Work task:
Start the copy at the line holding "- wall art [24,84,88,146]" and continue it exactly through the last line of the entries, leaving out pictures and anything else.

(Stored records)
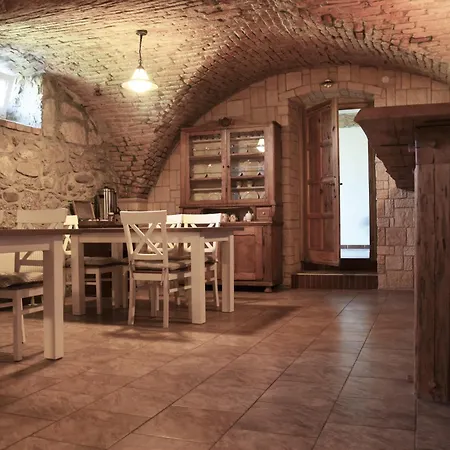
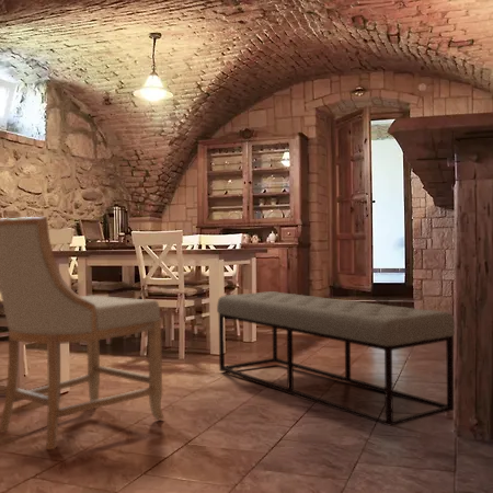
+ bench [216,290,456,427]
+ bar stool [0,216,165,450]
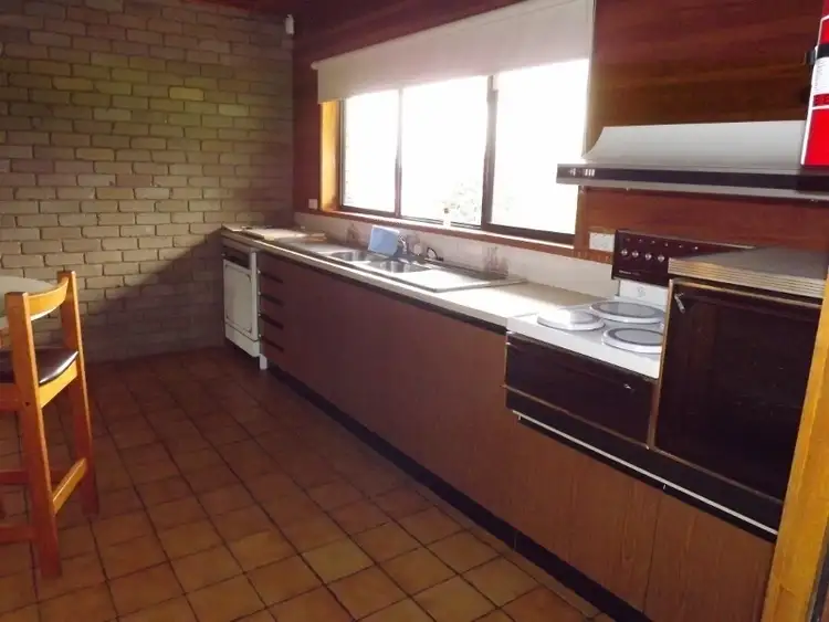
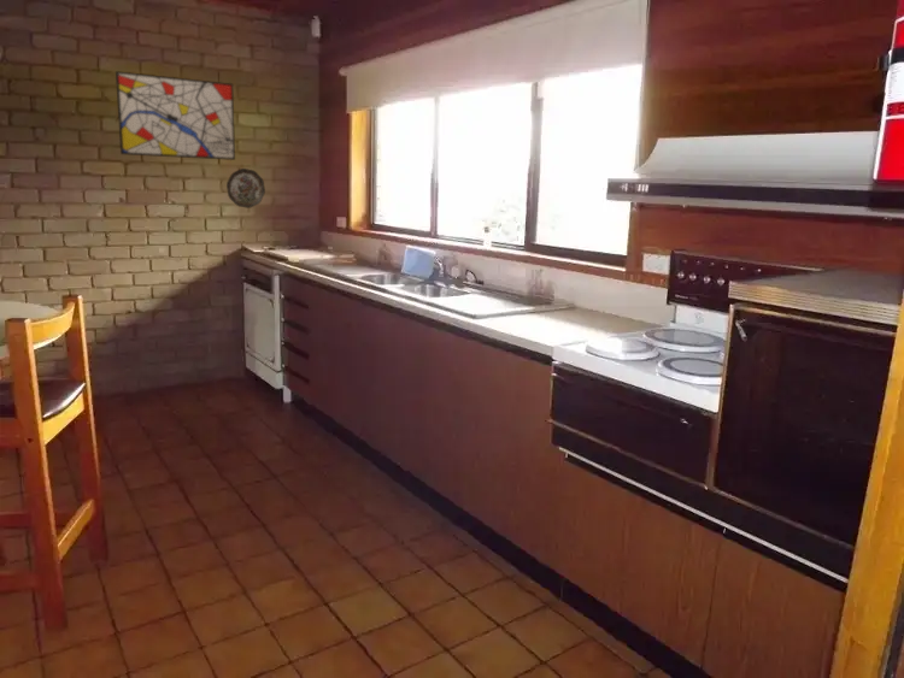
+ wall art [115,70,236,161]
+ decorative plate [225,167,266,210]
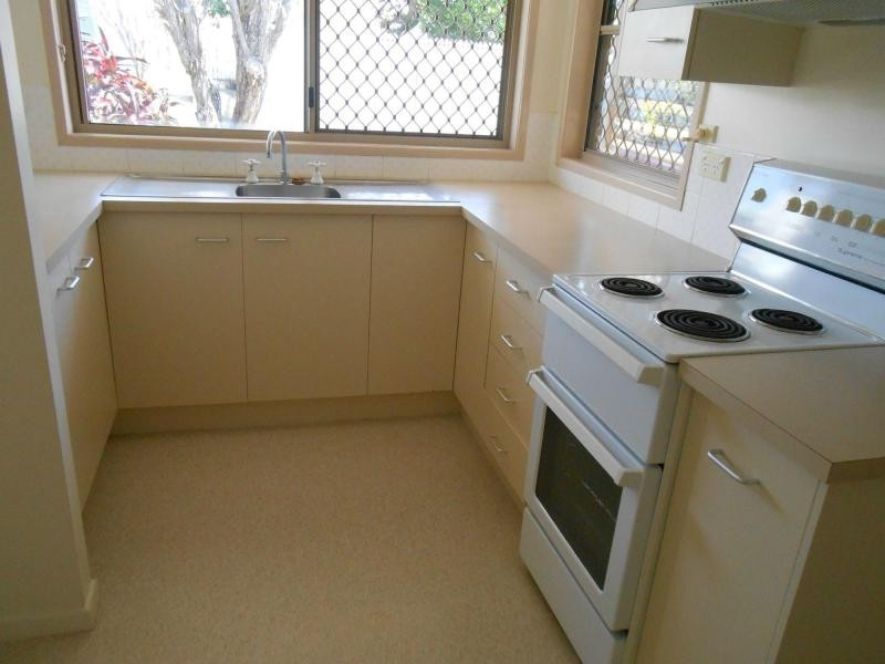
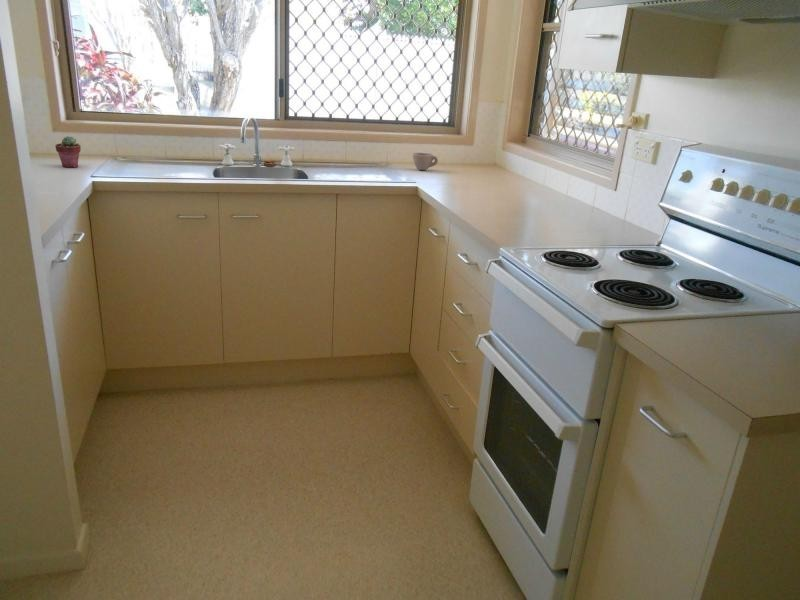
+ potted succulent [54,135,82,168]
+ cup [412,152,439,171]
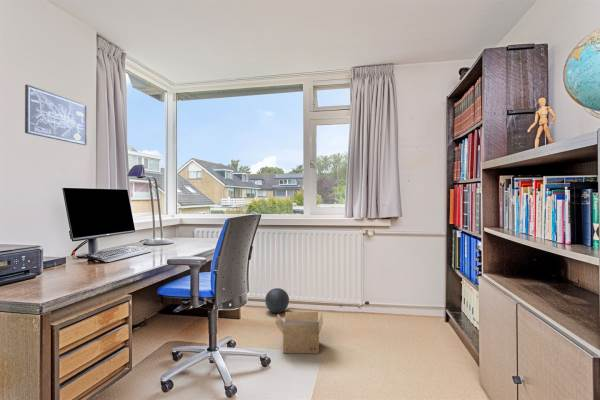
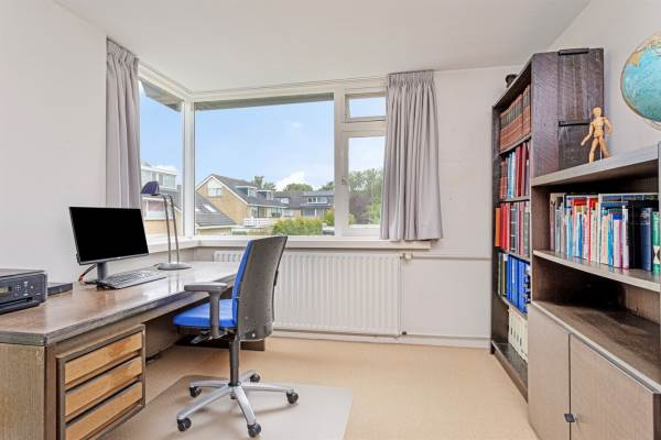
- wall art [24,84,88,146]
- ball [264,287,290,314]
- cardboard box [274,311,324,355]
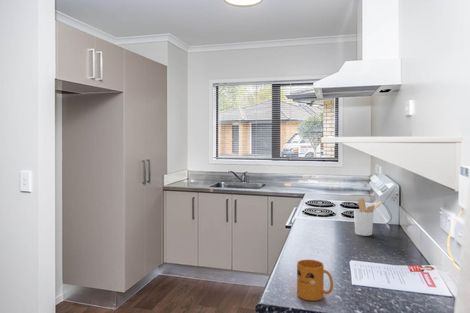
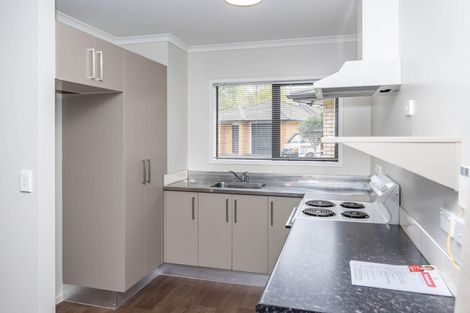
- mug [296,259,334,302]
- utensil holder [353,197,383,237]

Answer below:
- wall art [24,84,88,146]
- ball [264,287,290,314]
- cardboard box [274,311,324,355]
- mug [296,259,334,302]
- utensil holder [353,197,383,237]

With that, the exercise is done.